__TO-DO LIST__.
1) In the agreement excerpt, how many days of advance notice must COMPANY give CONTENT PROVIDER before terminating the agreement at its discretion?
2) In the agreement excerpt, rewrite the passage between "This Agreement may" and "of this Agreement;.", inclusive, changing "unfettered discretion" to "sole discretion".
3) Extend the agreement excerpt past its final sentence, writing on in the same contractual style.

__TEXT TO READ__.
This Agreement may be terminated by either party upon thirty (30) days written notice to the other in the event of a breach of a material provision hereof unless, during that thirty (30) day period, the party receiving the notice cures the breach.
 
             
    B.
COMPANY may, in its unfettered discretion, terminate this Agreement at any time after first giving CONTENT PROVIDER ten (10) days advance notice thereof.
 
             
  10. EFFECT OF TERMINATION  
             
    A.
The termination or expiration of this Agreement will in no way affect COMPANY’S obligation to render reports or pay sums shown as owing thereon for periods of time prior to the termination or expiration of this Agreement;.
 
             
    B.
The warranties, representations and indemnity obligations of this Agreement will survive termination or expiration of this Agreement.
 
             
  11. CONFIDENTIALITY  
             
    A.
"Confidential Information" shall mean any confidential technical data, trade secret, know-how or other confidential information disclosed by any party hereunder in writing, orally, by drawing or otherwise.
 
             
    B.
Notwithstanding the foregoing, Confidential Information shall not include information which: (i) is known to the receiving party at the time of disclosure or becomes known to the receiving party without breach of this Agreement; (ii) is or becomes publicly known through no wrongful act of the receiving party or any subsidiary of the receiving party; (iii) is rightfully received from a third party without restriction on disclosure; (iv) is independently developed by the receiving party or any of its subsidiaries; (v) is furnished to any third party by the disclosing party without restriction on its disclosure; (vi) is approved for release upon a prior written consent of the disclosing party; or, (vii) is disclosed pursuant to judicial order, requirement of a governmental agency or by operation of law.
 
             
    C.
The receiving party agrees that it will not disclose any Confidential Information to any third party and will not use Confidential Information of the disclosing party for any purpose other than for the performance of the rights and obligations hereunder during the term of this Agreement and for a period of three (3) years thereafter, without the prior written consent of the disclosing party. The receiving party further agrees that Confidential Information shall remain the sole property of the disclosing party and that it will take all reasonable precautions to prevent any unauthorized disclosure of Confidential Information by its employees. No license shall be granted by the disclosing party to the receiving party with respect to Confidential Information disclosed hereunder unless otherwise expressly provided herein.

__ENTRIES PROVIDED__.
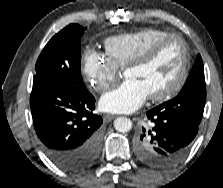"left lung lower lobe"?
<instances>
[{"mask_svg": "<svg viewBox=\"0 0 223 188\" xmlns=\"http://www.w3.org/2000/svg\"><path fill=\"white\" fill-rule=\"evenodd\" d=\"M147 117L154 126L147 131L142 128L136 136L138 158L147 165L164 168L179 162L189 151L198 132V125L169 117L153 108Z\"/></svg>", "mask_w": 223, "mask_h": 188, "instance_id": "left-lung-lower-lobe-1", "label": "left lung lower lobe"}]
</instances>
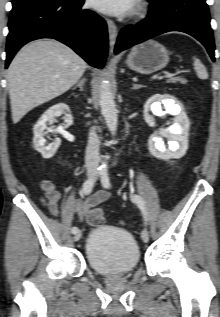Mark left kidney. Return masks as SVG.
<instances>
[{
	"mask_svg": "<svg viewBox=\"0 0 220 317\" xmlns=\"http://www.w3.org/2000/svg\"><path fill=\"white\" fill-rule=\"evenodd\" d=\"M161 104L164 105L167 113L175 116L174 123L152 134L148 140V149L153 156L163 160L179 159L188 149L189 119L173 96L155 94L144 105V119L150 127L155 126V119L149 112L151 111L153 115H161ZM162 138L168 140V147L164 145Z\"/></svg>",
	"mask_w": 220,
	"mask_h": 317,
	"instance_id": "obj_1",
	"label": "left kidney"
}]
</instances>
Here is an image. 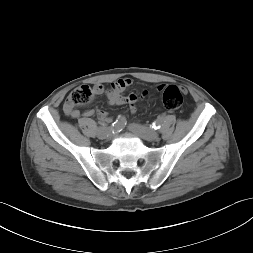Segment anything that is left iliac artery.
I'll list each match as a JSON object with an SVG mask.
<instances>
[{
	"label": "left iliac artery",
	"instance_id": "1",
	"mask_svg": "<svg viewBox=\"0 0 253 253\" xmlns=\"http://www.w3.org/2000/svg\"><path fill=\"white\" fill-rule=\"evenodd\" d=\"M161 120L160 119H158V120H156L153 124H152V128H154V129H160V127H161Z\"/></svg>",
	"mask_w": 253,
	"mask_h": 253
}]
</instances>
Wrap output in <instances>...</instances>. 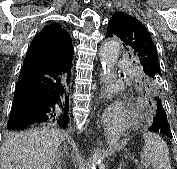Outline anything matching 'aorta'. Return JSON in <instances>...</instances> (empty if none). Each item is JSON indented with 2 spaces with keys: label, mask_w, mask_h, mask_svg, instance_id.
<instances>
[{
  "label": "aorta",
  "mask_w": 177,
  "mask_h": 169,
  "mask_svg": "<svg viewBox=\"0 0 177 169\" xmlns=\"http://www.w3.org/2000/svg\"><path fill=\"white\" fill-rule=\"evenodd\" d=\"M120 54V44L117 40H109L103 43L100 48V58L104 73H110ZM100 160V152L96 151L88 162L87 169H96V164Z\"/></svg>",
  "instance_id": "1"
}]
</instances>
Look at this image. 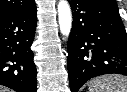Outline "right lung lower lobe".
<instances>
[{
    "instance_id": "right-lung-lower-lobe-1",
    "label": "right lung lower lobe",
    "mask_w": 127,
    "mask_h": 92,
    "mask_svg": "<svg viewBox=\"0 0 127 92\" xmlns=\"http://www.w3.org/2000/svg\"><path fill=\"white\" fill-rule=\"evenodd\" d=\"M36 5L0 16V84L17 92H36V67L31 45Z\"/></svg>"
}]
</instances>
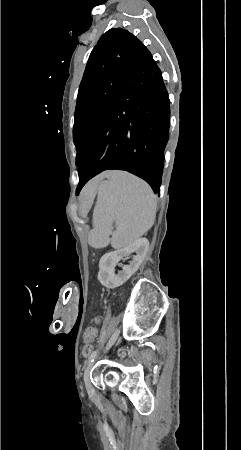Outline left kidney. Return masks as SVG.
Instances as JSON below:
<instances>
[{"instance_id": "1", "label": "left kidney", "mask_w": 241, "mask_h": 450, "mask_svg": "<svg viewBox=\"0 0 241 450\" xmlns=\"http://www.w3.org/2000/svg\"><path fill=\"white\" fill-rule=\"evenodd\" d=\"M149 248V242L147 238H139L135 240L130 246H126L123 250H118V252H109V254H104L99 262V272L98 280L102 286L105 288H118L122 286L124 282H127L134 272H137L140 264H142ZM137 254V256H132L129 266H122V272L115 274V266H117L120 260H126L127 256L130 254Z\"/></svg>"}]
</instances>
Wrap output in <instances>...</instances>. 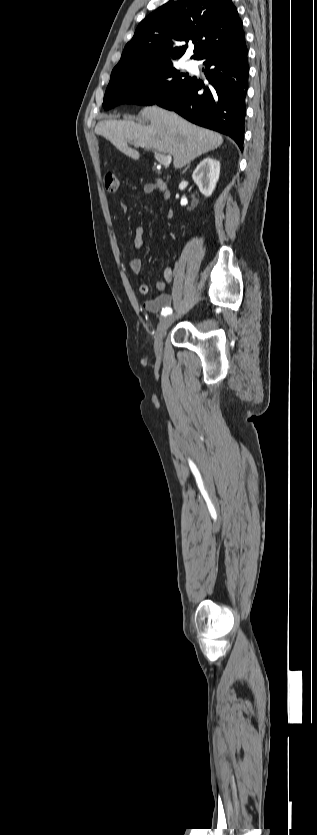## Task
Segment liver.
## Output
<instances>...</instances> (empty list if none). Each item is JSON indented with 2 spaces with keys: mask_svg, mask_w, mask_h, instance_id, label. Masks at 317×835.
I'll return each mask as SVG.
<instances>
[{
  "mask_svg": "<svg viewBox=\"0 0 317 835\" xmlns=\"http://www.w3.org/2000/svg\"><path fill=\"white\" fill-rule=\"evenodd\" d=\"M140 116L149 120L150 124L144 125L130 119H107L97 123L95 133L135 160L139 159L140 154L128 146L129 142L146 150L168 153L173 156L175 169L183 168L223 143L220 134L196 126L176 113L157 106L143 108Z\"/></svg>",
  "mask_w": 317,
  "mask_h": 835,
  "instance_id": "6515ba94",
  "label": "liver"
}]
</instances>
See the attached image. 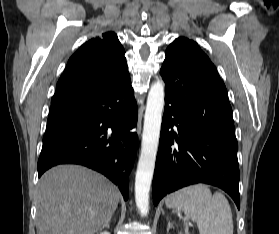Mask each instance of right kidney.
I'll return each mask as SVG.
<instances>
[{
    "label": "right kidney",
    "instance_id": "ca27d5eb",
    "mask_svg": "<svg viewBox=\"0 0 279 234\" xmlns=\"http://www.w3.org/2000/svg\"><path fill=\"white\" fill-rule=\"evenodd\" d=\"M99 234H110V232H108V231H103V232H100Z\"/></svg>",
    "mask_w": 279,
    "mask_h": 234
}]
</instances>
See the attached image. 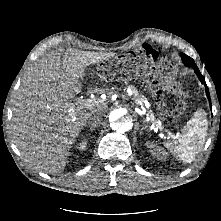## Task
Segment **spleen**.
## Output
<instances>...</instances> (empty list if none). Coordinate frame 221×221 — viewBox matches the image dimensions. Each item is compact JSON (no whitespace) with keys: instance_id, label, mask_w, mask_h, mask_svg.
I'll list each match as a JSON object with an SVG mask.
<instances>
[{"instance_id":"3e777b00","label":"spleen","mask_w":221,"mask_h":221,"mask_svg":"<svg viewBox=\"0 0 221 221\" xmlns=\"http://www.w3.org/2000/svg\"><path fill=\"white\" fill-rule=\"evenodd\" d=\"M207 128L206 114L198 110L183 128L182 135L172 142H165L164 146L183 162L191 163L205 143Z\"/></svg>"}]
</instances>
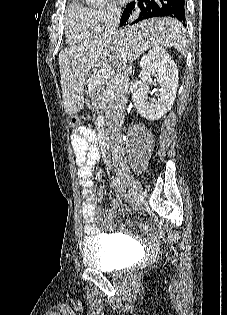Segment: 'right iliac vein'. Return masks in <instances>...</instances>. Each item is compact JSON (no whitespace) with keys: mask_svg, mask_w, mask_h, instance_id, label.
<instances>
[{"mask_svg":"<svg viewBox=\"0 0 227 315\" xmlns=\"http://www.w3.org/2000/svg\"><path fill=\"white\" fill-rule=\"evenodd\" d=\"M118 176L127 186L131 188L138 199L144 196L141 184L127 170H118Z\"/></svg>","mask_w":227,"mask_h":315,"instance_id":"obj_1","label":"right iliac vein"}]
</instances>
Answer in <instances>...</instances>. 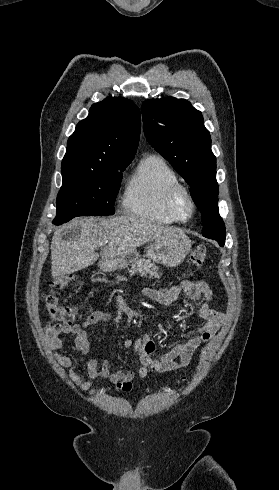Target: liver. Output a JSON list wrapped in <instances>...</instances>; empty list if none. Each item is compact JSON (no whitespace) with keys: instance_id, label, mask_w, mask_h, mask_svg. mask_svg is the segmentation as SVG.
<instances>
[{"instance_id":"obj_1","label":"liver","mask_w":279,"mask_h":490,"mask_svg":"<svg viewBox=\"0 0 279 490\" xmlns=\"http://www.w3.org/2000/svg\"><path fill=\"white\" fill-rule=\"evenodd\" d=\"M78 226L81 236L74 242H65L61 232L65 226ZM63 228H57L51 242V274L53 278H63L78 270L89 268L101 260H110L123 254L134 252L147 242H164L185 238L182 230L159 226L137 216H119V218H74ZM102 248L101 254L95 250Z\"/></svg>"}]
</instances>
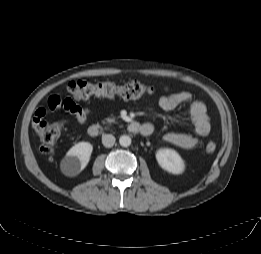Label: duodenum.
I'll list each match as a JSON object with an SVG mask.
<instances>
[{
  "instance_id": "obj_1",
  "label": "duodenum",
  "mask_w": 261,
  "mask_h": 254,
  "mask_svg": "<svg viewBox=\"0 0 261 254\" xmlns=\"http://www.w3.org/2000/svg\"><path fill=\"white\" fill-rule=\"evenodd\" d=\"M127 129L131 133L147 136L151 134L153 127L152 125L145 126L144 124H140L139 122H131L127 125ZM110 130L111 127L109 126L93 124L87 129V134L91 137H96Z\"/></svg>"
}]
</instances>
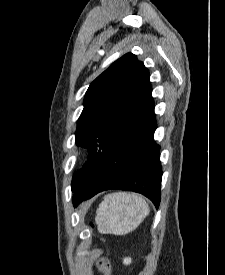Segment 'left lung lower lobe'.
<instances>
[{
    "label": "left lung lower lobe",
    "instance_id": "1",
    "mask_svg": "<svg viewBox=\"0 0 225 275\" xmlns=\"http://www.w3.org/2000/svg\"><path fill=\"white\" fill-rule=\"evenodd\" d=\"M155 129L153 104L73 190L74 206L99 192L122 189L145 195L158 208L162 168Z\"/></svg>",
    "mask_w": 225,
    "mask_h": 275
}]
</instances>
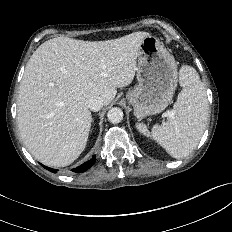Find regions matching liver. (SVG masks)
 I'll use <instances>...</instances> for the list:
<instances>
[{
	"label": "liver",
	"mask_w": 232,
	"mask_h": 232,
	"mask_svg": "<svg viewBox=\"0 0 232 232\" xmlns=\"http://www.w3.org/2000/svg\"><path fill=\"white\" fill-rule=\"evenodd\" d=\"M147 32L105 40L57 37L41 44L29 59L19 89L17 120L28 151L52 167L73 163L91 128L88 100L105 106L117 88L135 76L140 44Z\"/></svg>",
	"instance_id": "obj_1"
}]
</instances>
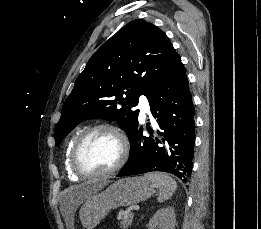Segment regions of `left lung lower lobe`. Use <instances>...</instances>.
Instances as JSON below:
<instances>
[{
	"mask_svg": "<svg viewBox=\"0 0 261 229\" xmlns=\"http://www.w3.org/2000/svg\"><path fill=\"white\" fill-rule=\"evenodd\" d=\"M160 131L130 137V157L116 177L162 171L181 180L190 177L194 157L195 122L186 69L181 63L164 77L147 96Z\"/></svg>",
	"mask_w": 261,
	"mask_h": 229,
	"instance_id": "obj_1",
	"label": "left lung lower lobe"
}]
</instances>
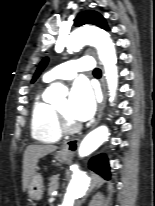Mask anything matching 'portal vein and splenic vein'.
I'll return each mask as SVG.
<instances>
[{
	"instance_id": "portal-vein-and-splenic-vein-1",
	"label": "portal vein and splenic vein",
	"mask_w": 155,
	"mask_h": 206,
	"mask_svg": "<svg viewBox=\"0 0 155 206\" xmlns=\"http://www.w3.org/2000/svg\"><path fill=\"white\" fill-rule=\"evenodd\" d=\"M53 201H55V197H54V196H52V197L49 199V202H53Z\"/></svg>"
}]
</instances>
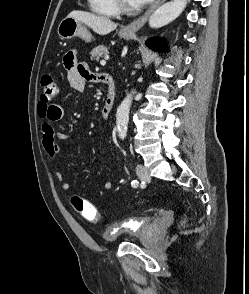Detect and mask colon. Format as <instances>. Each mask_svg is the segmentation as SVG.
Segmentation results:
<instances>
[{"label":"colon","instance_id":"5ec220e1","mask_svg":"<svg viewBox=\"0 0 249 294\" xmlns=\"http://www.w3.org/2000/svg\"><path fill=\"white\" fill-rule=\"evenodd\" d=\"M42 92L40 98L43 102H49L59 95V88L51 75H44L41 79ZM72 205L77 214L89 222L97 223L100 215L96 207L88 200L81 197H73Z\"/></svg>","mask_w":249,"mask_h":294}]
</instances>
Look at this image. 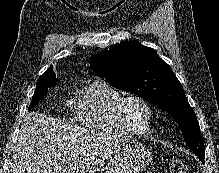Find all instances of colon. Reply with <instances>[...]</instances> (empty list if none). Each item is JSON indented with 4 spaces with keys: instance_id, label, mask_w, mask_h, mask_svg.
<instances>
[{
    "instance_id": "obj_1",
    "label": "colon",
    "mask_w": 219,
    "mask_h": 173,
    "mask_svg": "<svg viewBox=\"0 0 219 173\" xmlns=\"http://www.w3.org/2000/svg\"><path fill=\"white\" fill-rule=\"evenodd\" d=\"M170 171L171 173H188V166L183 160L175 159L170 163Z\"/></svg>"
}]
</instances>
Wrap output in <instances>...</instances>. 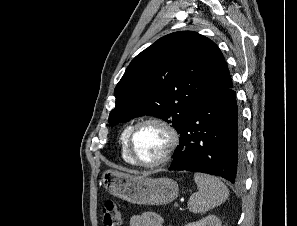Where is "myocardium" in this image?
I'll return each mask as SVG.
<instances>
[{"mask_svg": "<svg viewBox=\"0 0 297 226\" xmlns=\"http://www.w3.org/2000/svg\"><path fill=\"white\" fill-rule=\"evenodd\" d=\"M147 124H153V125L159 126L168 135V142L163 154L161 155V157H159L158 159L152 162H143L139 160L133 150V139L136 131L141 126H144ZM179 141H180V135L177 129L169 121L161 117H147L137 121L135 124L131 126L126 139V147H127V152L129 154V157L131 158L132 162L135 165L143 168L151 169V168L160 167L168 163L171 157L173 156L175 150L177 149L179 145Z\"/></svg>", "mask_w": 297, "mask_h": 226, "instance_id": "1", "label": "myocardium"}]
</instances>
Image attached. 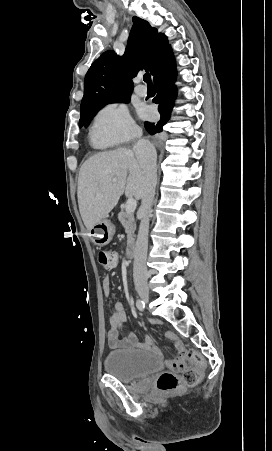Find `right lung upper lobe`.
Listing matches in <instances>:
<instances>
[{
    "instance_id": "right-lung-upper-lobe-1",
    "label": "right lung upper lobe",
    "mask_w": 272,
    "mask_h": 451,
    "mask_svg": "<svg viewBox=\"0 0 272 451\" xmlns=\"http://www.w3.org/2000/svg\"><path fill=\"white\" fill-rule=\"evenodd\" d=\"M128 45L122 57L113 50L104 52L93 62L84 81V96L80 111L115 100L130 98L132 78L141 69L154 75L170 58L171 47L164 34L157 33L149 23L133 17Z\"/></svg>"
}]
</instances>
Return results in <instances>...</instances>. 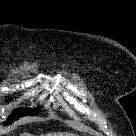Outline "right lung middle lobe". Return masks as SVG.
<instances>
[{
    "mask_svg": "<svg viewBox=\"0 0 136 136\" xmlns=\"http://www.w3.org/2000/svg\"><path fill=\"white\" fill-rule=\"evenodd\" d=\"M37 112H38L37 108H32V109H27V110H15L9 116V121L14 120V119L16 120V119H18V117H22V116H33Z\"/></svg>",
    "mask_w": 136,
    "mask_h": 136,
    "instance_id": "obj_1",
    "label": "right lung middle lobe"
}]
</instances>
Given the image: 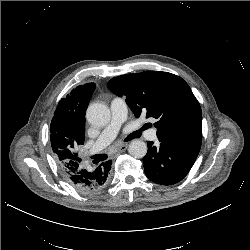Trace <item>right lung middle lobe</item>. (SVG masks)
<instances>
[{"label":"right lung middle lobe","mask_w":250,"mask_h":250,"mask_svg":"<svg viewBox=\"0 0 250 250\" xmlns=\"http://www.w3.org/2000/svg\"><path fill=\"white\" fill-rule=\"evenodd\" d=\"M84 144V138L77 140L75 143L65 142V141H51L52 150L55 153L56 159L57 156L63 155L68 160H79L78 154L76 153L77 147Z\"/></svg>","instance_id":"1"}]
</instances>
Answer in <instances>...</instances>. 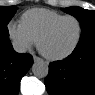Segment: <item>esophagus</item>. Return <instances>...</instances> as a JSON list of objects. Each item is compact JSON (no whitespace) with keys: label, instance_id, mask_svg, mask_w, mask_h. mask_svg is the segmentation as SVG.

__SET OF ANSWERS__.
1) Ten (10) days.

2)
This Agreement may be terminated by either party upon thirty (30) days written notice to the other in the event of a breach of a material provision hereof unless, during that thirty (30) day period, the party receiving the notice cures the breach.
 
             
    B.
COMPANY may, in its sole discretion, terminate this Agreement at any time after first giving CONTENT PROVIDER ten (10) days advance notice thereof.
 
             
  10. EFFECT OF TERMINATION  
             
    A.
The termination or expiration of this Agreement will in no way affect COMPANY’S obligation to render reports or pay sums shown as owing thereon for periods of time prior to the termination or expiration of this Agreement;.

3)
 
             
    D.
Upon the request of the disclosing party, the receiving party will promptly return all Confidential Information furnished hereunder and all copies thereof.
 
             
    E.
The Parties agree that all publicity and public announcements concerning the formation and existence of this Agreement shall be jointly planned and coordinated by and among the Parties. Neither party shall disclose any of the specific terms of this Agreement to any third party without the prior written consent of the other party, which consent shall not be withheld unreasonably. Notwithstanding the foregoing, any party may disclose information concerning this Agreement as required by the rules, orders, regulations, subpoenas or directives of a court, government or governmental agency, after giving prior notice to the other party.
 
             
    F.
If a party breaches any of its obligations with respect to confidentiality and unauthorized use of Confidential Information hereunder, the non-breaching party shall be entitled to equitable relief to protect its interest therein, including but not limited to injunctive relief, as well as money damages notwithstanding anything to the contrary contained herein.
 
             
    G.
Except as otherwise set forth in this Agreement, neither party will make any public statement, press release or other announcement relating to the terms of or existence of this Agreement without the prior written approval of the other, which approval shall not be unreasonably withheld.
 
             
  12. WARRANTIES AND REPRESENTATIONS  
             
    A. CONTENT PROVIDER warrants and represents that  
             
      (i)
CONTENT PROVIDER has the full right, power, legal capacity and authority to enter into this Agreement, to carry out the terms and conditions hereof and to grant to COMPANY the rights, licenses and privileges herein granted to COMPANY.  Except as otherwise provided herein, CONTENT PROVIDER does not need the consent or release of any other person, firm or entity in order for CONTENT PROVIDER to enter into this Agreement and to grant to COMPANY the rights granted pursuant to this Agreement.
 
             
      (ii)
With respect to the Content and each item thereof, the execution, delivery and performance of this Agreement by CONTENT PROVIDER shall not violate or contravene any certificate of incorporation or by-laws of CONTENT PROVIDER or any agreement or other instrument to which CONTENT PROVIDER is a party.  This Agreement has been duly authorized, executed and delivered by CONTENT PROVIDER.
 
             
      (iii)
With respect to the Content and each item thereof, neither the Content nor anything contained therein (including, but not limited to, the title thereof and any music and sound synchronized therewith), nor any use or distribution or exploitation of the Content, nor any exercise by COMPANY of any or all of the rights granted to COMPANY pursuant to this Agreement, nor any materials delivered hereunder shall at any time during the Term as it might be extended, violate or infringe upon any right or interest of any person or entity, including, but not limited to, any copyright, literary right, dramatic right, privacy right, musical right, publicity right, artistic right, personal right, property right, civil right, trademark right, trade name, service mark or any other right or interest of any person or entity.
 
             
      (iv)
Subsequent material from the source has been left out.